Vivere per raccontarla. Prendiamo in prestito le parole di Garcia Marquez per spiegare il senso di un incontro. Forse per la prima volta, dall'inizio di questo incubo chiamato Covid, gli uomini incaricati di fronteggiare l'emergenza ognuno dal suo avamposto, si sono seduti accanto. Per raccontare, appunto.
Questo esercizio di memoria lo abbiamo condiviso nella redazione della Gazzetta, nel corso di un forum che abbiamo voluto ma non solo per ricordare, piuttosto per affrontare quell'ombra che abbiamo dentro e che ancora non ci abbandona: siamo usciti dall'emergenza? L'abbiamo vinta questa lotta? O il Covid continua a far paura?
Alla fine, del passato si è parlato relativamente e il racconto dei 15 mesi di apnea i direttori generali delle Asl pugliesi lo hanno dedicato all'aiuto reciproco, alla straordinaria esperienza solidale tra istituzioni, amministrazioni, cittadini e operatori sanitari. Lo abbiamo affrontato a mani nude, questo virus, lentamente, ondata dopo ondata, si sono costruiti un modello, un approccio, una strategia. Errori? Inevitabili davanti a un nemico inedito. Ora è tempo di futuro. E di speranza.

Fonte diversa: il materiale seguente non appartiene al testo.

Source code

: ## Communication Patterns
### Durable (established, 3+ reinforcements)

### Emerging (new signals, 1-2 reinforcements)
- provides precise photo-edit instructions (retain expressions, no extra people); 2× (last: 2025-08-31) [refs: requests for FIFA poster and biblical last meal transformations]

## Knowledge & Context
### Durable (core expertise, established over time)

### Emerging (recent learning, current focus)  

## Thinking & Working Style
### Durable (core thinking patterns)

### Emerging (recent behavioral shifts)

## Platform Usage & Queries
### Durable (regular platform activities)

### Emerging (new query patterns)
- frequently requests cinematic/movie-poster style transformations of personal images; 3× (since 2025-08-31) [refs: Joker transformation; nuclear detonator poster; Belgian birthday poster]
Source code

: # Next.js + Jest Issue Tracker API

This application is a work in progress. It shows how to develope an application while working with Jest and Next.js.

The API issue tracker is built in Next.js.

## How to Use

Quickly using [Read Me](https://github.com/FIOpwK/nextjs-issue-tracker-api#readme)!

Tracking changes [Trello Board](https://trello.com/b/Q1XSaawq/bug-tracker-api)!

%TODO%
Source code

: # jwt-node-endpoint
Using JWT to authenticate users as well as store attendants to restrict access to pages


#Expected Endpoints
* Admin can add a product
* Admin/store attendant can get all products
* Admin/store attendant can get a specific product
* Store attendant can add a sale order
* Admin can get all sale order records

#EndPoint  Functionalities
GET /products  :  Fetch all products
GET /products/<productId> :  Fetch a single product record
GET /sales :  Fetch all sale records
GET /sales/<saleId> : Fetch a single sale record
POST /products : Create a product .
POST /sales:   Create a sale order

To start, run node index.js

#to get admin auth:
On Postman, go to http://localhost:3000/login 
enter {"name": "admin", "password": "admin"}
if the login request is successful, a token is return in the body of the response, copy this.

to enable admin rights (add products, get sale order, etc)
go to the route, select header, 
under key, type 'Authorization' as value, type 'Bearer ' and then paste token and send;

La speranza comincia da un fondamentale giro di boa chiamato campagna vaccinale. «Dalla fase pre a quella post vaccinale è cambiato tutto», dicono i direttori generali delle Asl: contagi in calo, numeri in flessione, il mostro che smette di mordere.

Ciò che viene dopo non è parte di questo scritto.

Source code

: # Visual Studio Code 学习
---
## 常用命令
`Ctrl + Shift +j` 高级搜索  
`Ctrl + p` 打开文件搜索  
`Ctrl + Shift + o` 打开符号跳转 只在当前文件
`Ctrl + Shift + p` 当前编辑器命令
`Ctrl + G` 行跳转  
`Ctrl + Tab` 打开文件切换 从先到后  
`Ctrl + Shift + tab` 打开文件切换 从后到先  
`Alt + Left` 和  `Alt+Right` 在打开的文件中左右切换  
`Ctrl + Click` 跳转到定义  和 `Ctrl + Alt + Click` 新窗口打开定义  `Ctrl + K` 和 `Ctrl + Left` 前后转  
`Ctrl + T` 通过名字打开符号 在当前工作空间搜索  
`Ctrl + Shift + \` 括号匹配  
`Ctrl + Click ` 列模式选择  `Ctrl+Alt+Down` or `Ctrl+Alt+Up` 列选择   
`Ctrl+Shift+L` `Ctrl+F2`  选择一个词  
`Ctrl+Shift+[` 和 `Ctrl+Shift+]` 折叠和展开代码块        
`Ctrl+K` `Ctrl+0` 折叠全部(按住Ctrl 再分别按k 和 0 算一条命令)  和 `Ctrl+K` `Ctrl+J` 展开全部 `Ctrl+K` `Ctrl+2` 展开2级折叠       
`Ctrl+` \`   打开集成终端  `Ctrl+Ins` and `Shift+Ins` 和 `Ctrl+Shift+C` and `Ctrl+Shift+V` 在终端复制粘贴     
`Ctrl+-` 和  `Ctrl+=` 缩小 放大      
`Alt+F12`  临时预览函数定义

Siamo cambiati anche tutti noi, dalla genuina reazione della primavera 2020, gli arcobaleni ai balconi, l'inno d'Italia, l'andràtuttobene, alla disperata voglia di tornare alla vita di sempre. Ma nulla sarà più come prima, il che potrebbe essere l'unica cosa buona che ci lascia in eredità il maledetto virus perché ci ha obbligati ad anticipare il futuro, ad impossessarci nella quotidianità di tecnologie di nicchia, a ripensare i nostri spazi urbani di coabitazione, a sperimentare nuove forme di socialità. Forse anche a rinunciare a cose inutili.
E la speranza, che abbiamo tentato di rintracciare nel dialogo tra chi ha contribuito a fronteggiare l'emergenza, non è soltanto sconfiggere il virus, liberarci delle mascherine, tornare ad abbracciarci. È piuttosto la ribellione a un sistema deformato e suicida che ha affidato la Sanità italiana al pensiero e alla scrittura degli economisti. L'assessore Pier Luigi Lopalco lo dice con passione come un manifesto di disobbedienza: «Il virus ci ha fatto scoprire che tagliare la sanità significa tagliare l'economia».

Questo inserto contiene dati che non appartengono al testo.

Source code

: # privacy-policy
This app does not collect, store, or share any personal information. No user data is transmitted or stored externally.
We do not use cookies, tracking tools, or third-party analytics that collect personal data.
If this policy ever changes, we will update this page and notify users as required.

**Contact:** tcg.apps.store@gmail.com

E c'è ancora spazio per denunciare quanto quegli stessi economisti siano sempre fin troppo benevoli con le regioni del Nord, a fronte di un Mezzogiorno di cuori e cervelli volutamente lasciato in affanno. «Abbattiamo gli ostacoli, le barricate, le rendite di posizione», dice ancora Lopalco. Così il nostro incontro sullo spavento, sullo smarrimento diventa invece una promessa di rivoluzione.
Rifondare la sanità e la mentalità, rifondare la coscienza del Sud, comprendere i bisogni, assecondare il cambiamento. Questo il virus della speranza.